> **Vorliegender Text**:
● ● ●

Und das Wort ward Fleisch und wohnte unter uns, und wir sahen seine Herrlichkeit. (Johannes 1,14)

Psalm: 96 (EG 738)

Lesungen

Altes Testament:
Micha 5,1-4a
Epistel:
Titus 3,4-7
Evangelium:
Lukas 2, (1-14) 15-20

Liedvorschläge

Eingangslied:
EG 32,1-4
Zu Bethlehem geboren
Wochenlied:
EG 23
Gelobet seist du, Jesu Christ
Predigtlied:
EG 638,1-3
oder EG 26
Ich lobe meinen Gott, der...
Ehre sei Gott in der Höhe! (Kanon)
Schlusslied:
EG 44
O du fröhliche

31 Der von oben her kommt, ist über allen. Wer von der Erde ist, der ist von der Erde und redet von der Erde. Der vom Himmel kommt, der ist über allen 32 und bezeugt, was er gesehen und gehört hat; und sein Zeugnis nimmt niemand an. 33 Wer es aber annimmt, der besiegelt, dass Gott wahrhaftig ist. 34 Denn der, den Gott gesandt hat, redet Gottes Worte; denn Gott gibt den Geist ohne Maß. 35 Der Vater hat den Sohn lieb und hat ihm alles in seine Hand gegeben. 36 Wer an den Sohn glaubt, der hat das ewige Leben. Wer aber dem Sohn nicht gehorsam ist, der wird das Leben nicht sehen, sondern der Zorn Gottes bleibt über ihm.
(Luther-Übersetzung; in der Predigt benutzt: Einheitsübersetzung!)

● ● ●

> **Arbeitsauftrag 1**: Übertrage den Satz „Wer an den Sohn glaubt, der hat das ewige Leben.“ aus dem vorliegenden Text ins Englische.
> **Arbeitsauftrag 2**:
Stimmen die folgenden Aussagen mit dem vorliegenden Text überein? Antworte jeweils mit Ja oder Nein und zitiere die entscheidenden Worte.
(a) Als Psalm ist Psalm 96 angegeben.
(b) Die Epistel stammt aus dem Römerbrief.
(c) In der Predigt wurde die Luther-Übersetzung benutzt.

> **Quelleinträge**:
● ● ●

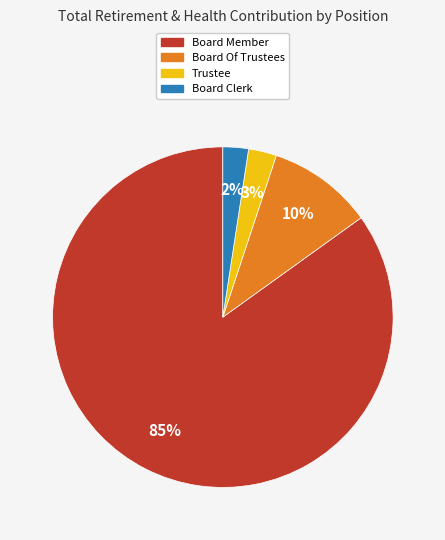

How many slices are in this pie chart?

4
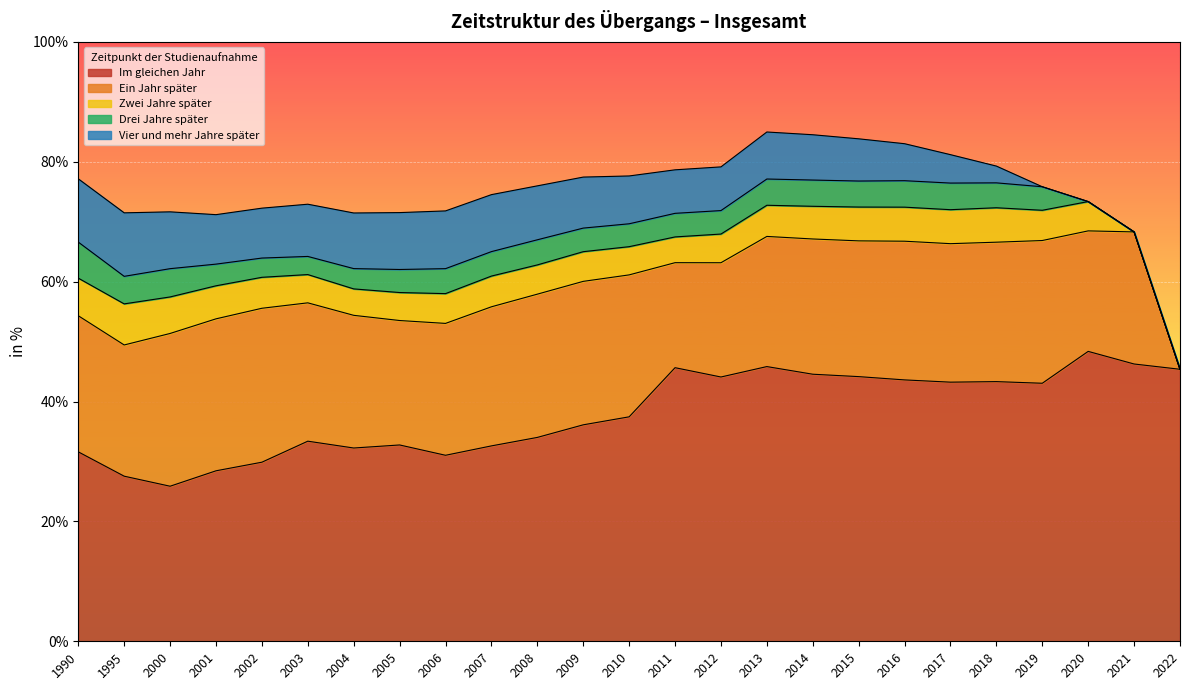

Which has a higher value, 2002 or 2022?

2022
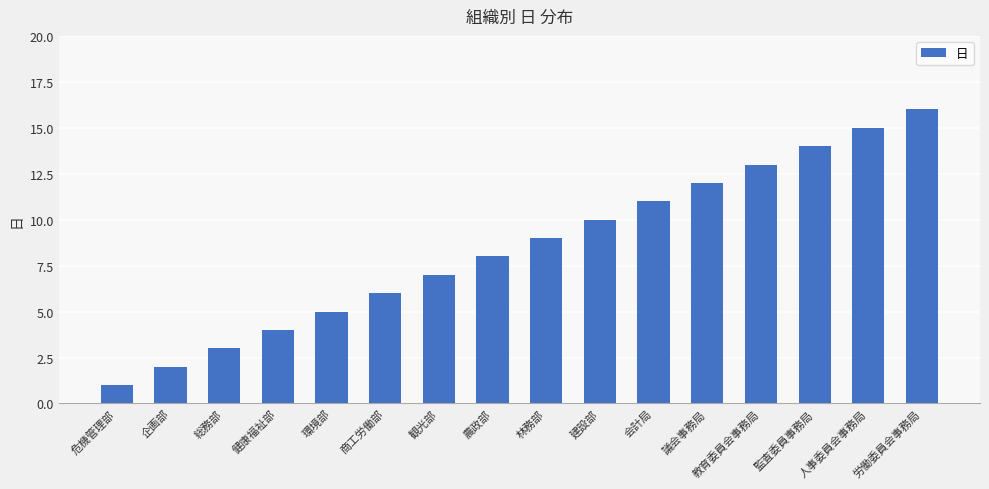

What is the value of the 12th bar from the left?

12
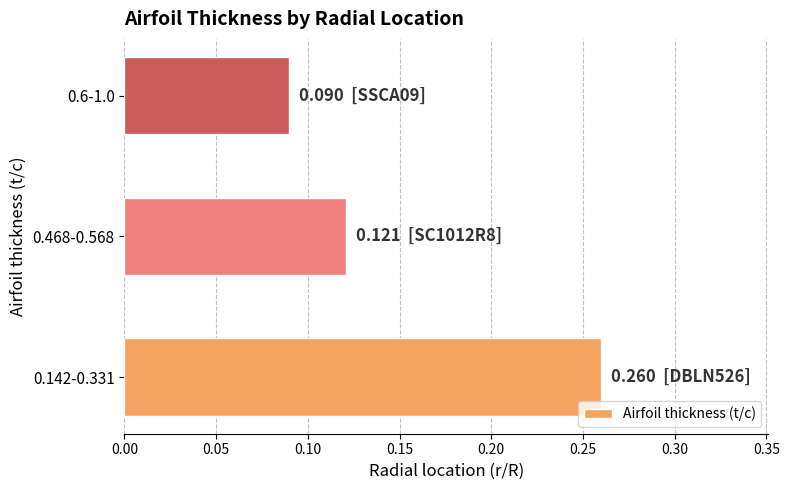

At which label is the value closest to 0?

0.6-1.0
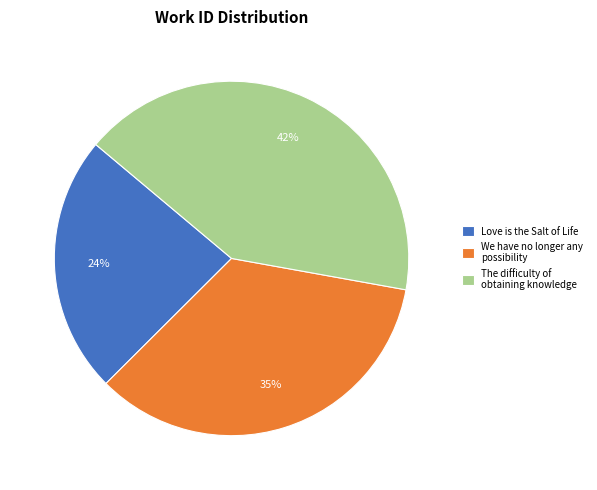

How many slices are in this pie chart?

3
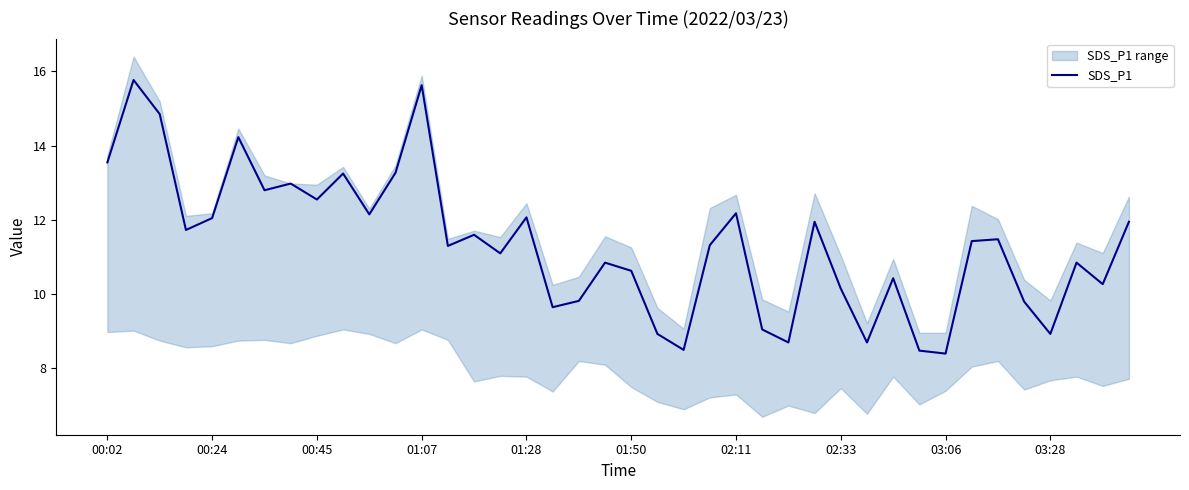

What is the lowest value of the SDS_P1 series?

8.4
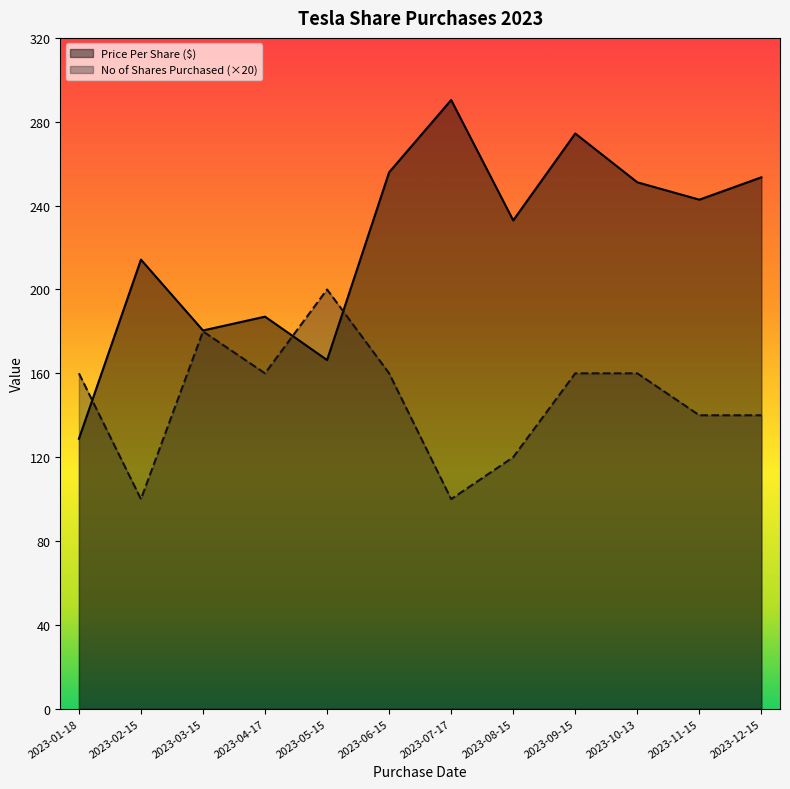

Where does the No of Shares Purchased (×20) series first go above 160?

2023-03-15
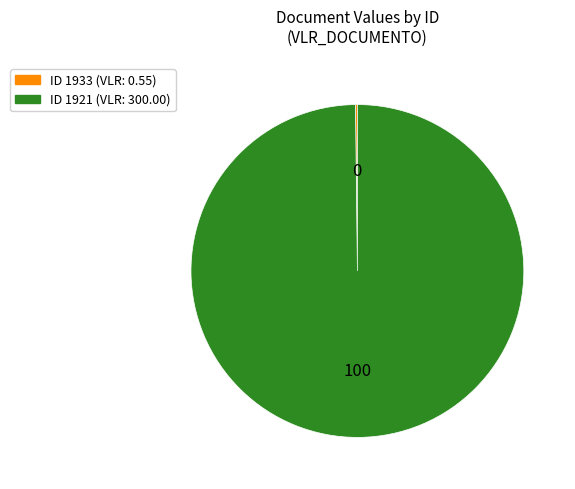

Is there a majority slice in this chart?

Yes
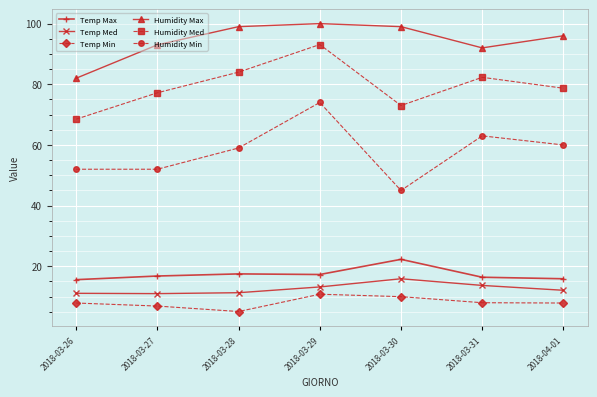

What is the spread (max minus min) of values at 2018-04-01?

88.1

● ● ●

> **Ergebnis 1**: Whoever believes in the Son has eternal life.

> **Ergebnis 2**:
(a) Ja: „Psalm: 96 (EG 738)“
(b) Nein: „Titus 3,4-7“
(c) Nein: „in der Predigt benutzt: Einheitsübersetzung!“